Een jong mensch van omstreeks dertig jaren, schoon gevormd, klein, zwart haar,
zeer levendig oogen, wel bedreven in de geschiedenis, verstandig sprekende,
ernstig Hannoveraan.
Minden is een sterke stad van 8000 inwoners en ligt aan de Weser. Aan onze
linkerhand, dus ten Z. hadden wij het Wiehen gebergte in de verte en zagen wij
bij Minden op de Porta Westphalica. 't gezigt op de Steenenbrug die 600 voet
lang is, is naar t noorden vlak.
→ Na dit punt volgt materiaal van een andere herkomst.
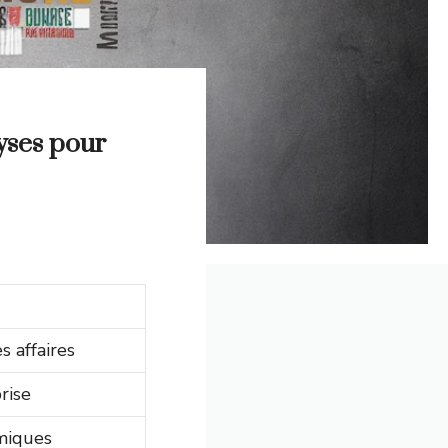
lyses pour
 affaires
rise
miques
Wij namen onzen intrek in de Stadt London, waar
wij zeer hoog, ons gewone lot, logeerden.
Den 26 bezocht ik de Cathedrale een fraaije katholieke kerk. Wij gingen
vervolgens met een' Hauderer in gezelschap van Erxleber. dit was de naam des
jongen Osnabruckers. die te Gottingen privaatdocent geweest was en thans vol
lust en moed een Professoraat in de Regten te Zurich ging op zich nemen, en
zijnen broeder naar Osnabrück. Ook deze weg was schoon Osnabrück waar wij in den
Krommen elleboog logeerden is zindelijker en netter dan Minden en de meeste
kleinere duitsche steden. Ik noemde het schertsende na Berlijn en Dresden de
schoonste duitsche stad op onze reize. 11.000 inwoners.
27 Septr.
’s Ochtends verlieten wij met een Hauderer Osnabrück om 's avonds nog
te Lingen te komen. Te Bramsche vonden wij een regt goed middagmaal, en eenen
hupschen Kellner. die mijnen reisgenoot zonder hem er van te verwittigen op
griesmeel met eijeren vergaste omdat hij hem over zijne ontstelde digestie had
hooren klagen en zijne onzekerheid vernomen had, wat hij eten zou. Te Fuerstenau
kwamen wij in den late namiddag; 't was er kermis, groene japonnen en vuurroode
doeken scheenen de heerschende smaak der landbewoonsters te zijn. Eerst in den
nacht kwamen wij te Lingen.
28 Septr.
Wij hielden ons te Lingen eene onbeduidende stad veel langer op dan
noodig was, omdat wij eerst meenden met de avond diligence vertrekkende nog 's
anderen daags des avonds te Leiden te kunnen zijn. Bij Langschmidt vonden wij
een goed logement. 'S middags aan tafel hadden wij een langen Oostfries 6 voet 5
duim. Na de soep werden kleine houten plankjes even als fleschenboekjes naast
het bord van elk der gasten gelegd. Dc zag toe wat er toch van worden zou.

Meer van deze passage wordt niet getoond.